I think what happens is that people see research such as this and then try to simplify it into a “diet” or an all encompassing theory, usually with an item or items one needs to purchase.

It seems to be one of the latest in a long series of special diets, supplements and treatments given to (or inflicted on) autistic children based on enthusiastic testimonials from supporters. Whether this diet will have any more staying power than the other highly touted remedies or fall into the GAPS like they have, remains to be seen.

I’m also :dubious: about the proposition that at least this diet is an improvement on the typical Western diet that overloads on calories, fat and sugar. You could say that about the majority of fad diets, even about periodic fasting. It doesn’t make them healthy in the long run or efficacious in healing all manner of diseases. They serve as a potential distraction from getting effective treatment and an excuse for not eating a balanced healthy evidence-based diet.

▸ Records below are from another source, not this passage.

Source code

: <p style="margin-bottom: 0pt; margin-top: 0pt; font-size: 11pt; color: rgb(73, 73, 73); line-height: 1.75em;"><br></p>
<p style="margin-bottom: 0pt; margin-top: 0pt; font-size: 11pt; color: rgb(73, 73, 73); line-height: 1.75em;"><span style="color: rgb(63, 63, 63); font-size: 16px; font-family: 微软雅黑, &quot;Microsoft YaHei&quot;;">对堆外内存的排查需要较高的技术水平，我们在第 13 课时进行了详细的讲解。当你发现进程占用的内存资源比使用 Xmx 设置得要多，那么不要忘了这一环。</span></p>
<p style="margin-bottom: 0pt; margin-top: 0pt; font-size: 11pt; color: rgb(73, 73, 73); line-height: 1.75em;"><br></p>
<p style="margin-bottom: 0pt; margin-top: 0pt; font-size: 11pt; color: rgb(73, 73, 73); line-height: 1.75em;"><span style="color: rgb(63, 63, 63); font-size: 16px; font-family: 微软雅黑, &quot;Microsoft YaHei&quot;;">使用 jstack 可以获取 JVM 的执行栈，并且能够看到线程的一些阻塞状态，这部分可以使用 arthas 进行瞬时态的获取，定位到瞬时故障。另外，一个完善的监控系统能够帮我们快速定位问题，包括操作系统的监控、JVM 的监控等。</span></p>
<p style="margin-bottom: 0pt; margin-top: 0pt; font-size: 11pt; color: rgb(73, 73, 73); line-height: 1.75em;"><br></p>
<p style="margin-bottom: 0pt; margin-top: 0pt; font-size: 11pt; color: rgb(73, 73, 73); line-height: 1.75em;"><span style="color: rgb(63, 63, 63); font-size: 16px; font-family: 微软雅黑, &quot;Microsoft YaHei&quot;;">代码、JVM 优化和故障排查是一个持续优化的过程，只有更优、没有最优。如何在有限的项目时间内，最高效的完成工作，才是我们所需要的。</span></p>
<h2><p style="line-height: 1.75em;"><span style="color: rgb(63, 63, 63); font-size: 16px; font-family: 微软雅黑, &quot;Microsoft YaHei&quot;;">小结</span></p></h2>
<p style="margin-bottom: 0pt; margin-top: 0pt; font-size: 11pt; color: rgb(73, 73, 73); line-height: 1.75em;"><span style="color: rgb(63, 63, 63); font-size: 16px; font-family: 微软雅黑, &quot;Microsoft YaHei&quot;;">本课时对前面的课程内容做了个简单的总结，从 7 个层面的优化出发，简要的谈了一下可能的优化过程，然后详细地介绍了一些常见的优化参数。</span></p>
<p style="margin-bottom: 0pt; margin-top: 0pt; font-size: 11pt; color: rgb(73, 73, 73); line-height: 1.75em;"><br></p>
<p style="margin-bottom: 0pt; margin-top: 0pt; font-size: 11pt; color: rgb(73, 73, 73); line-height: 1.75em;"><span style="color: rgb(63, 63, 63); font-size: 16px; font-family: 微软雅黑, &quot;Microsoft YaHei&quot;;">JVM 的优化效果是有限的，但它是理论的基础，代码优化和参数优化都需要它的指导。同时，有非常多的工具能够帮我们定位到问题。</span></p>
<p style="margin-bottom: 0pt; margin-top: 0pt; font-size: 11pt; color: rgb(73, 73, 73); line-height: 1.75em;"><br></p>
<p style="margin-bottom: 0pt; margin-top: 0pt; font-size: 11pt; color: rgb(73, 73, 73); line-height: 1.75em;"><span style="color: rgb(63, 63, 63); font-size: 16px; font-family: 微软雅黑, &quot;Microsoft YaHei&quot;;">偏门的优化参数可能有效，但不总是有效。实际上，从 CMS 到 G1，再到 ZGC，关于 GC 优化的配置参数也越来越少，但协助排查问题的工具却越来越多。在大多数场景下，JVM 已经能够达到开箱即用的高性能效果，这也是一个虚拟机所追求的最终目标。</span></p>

This has not been at all true for me. Until two years ago, when I changed my diet to what is basically the much-mocked “primal” way of eating, I used to get colds 3-6 times a year, and usually once a year a cold would develop into a respiratory infection that required antibiotics. I also had pretty severe seasonal allergies. Since changing my diet, I’ve not been sick a single time. I no longer have allergies. I also no longer have sugar cravings, but that’s a different subject. Many, many people report the same results. Primal isn’t the same as GAPS, but it isn’t that different, Gaps is just somewhat more strict. I don’t doubt that it can improve general health in a lot of people. Certainly anyone that regularly includes processed food in their diet would most likely feel much better.

I’m not saying this diet is going to cure all disease, and I don’t know much about the claims that it makes. But looking at the above description, I’m not seeing anything that looks unhealthy about it. Certainly it’s a hell of a lot better than the standard american diet.

sort of like, (this is bad) overheating cooking oils past their “smoke point”?

I just want to thank you as that was the exact kind of thing I was looking for.

And remember, everyone, the question was not whether or not the GAPS stuff is “woo”. I knew that from the get-go. It was about its origins and a response to it.

Thanks, all who answered.

Oh, and I don’t see harm in the GAPS diet. It’s just woowy, but not harmful like the anti-vaccine stuff.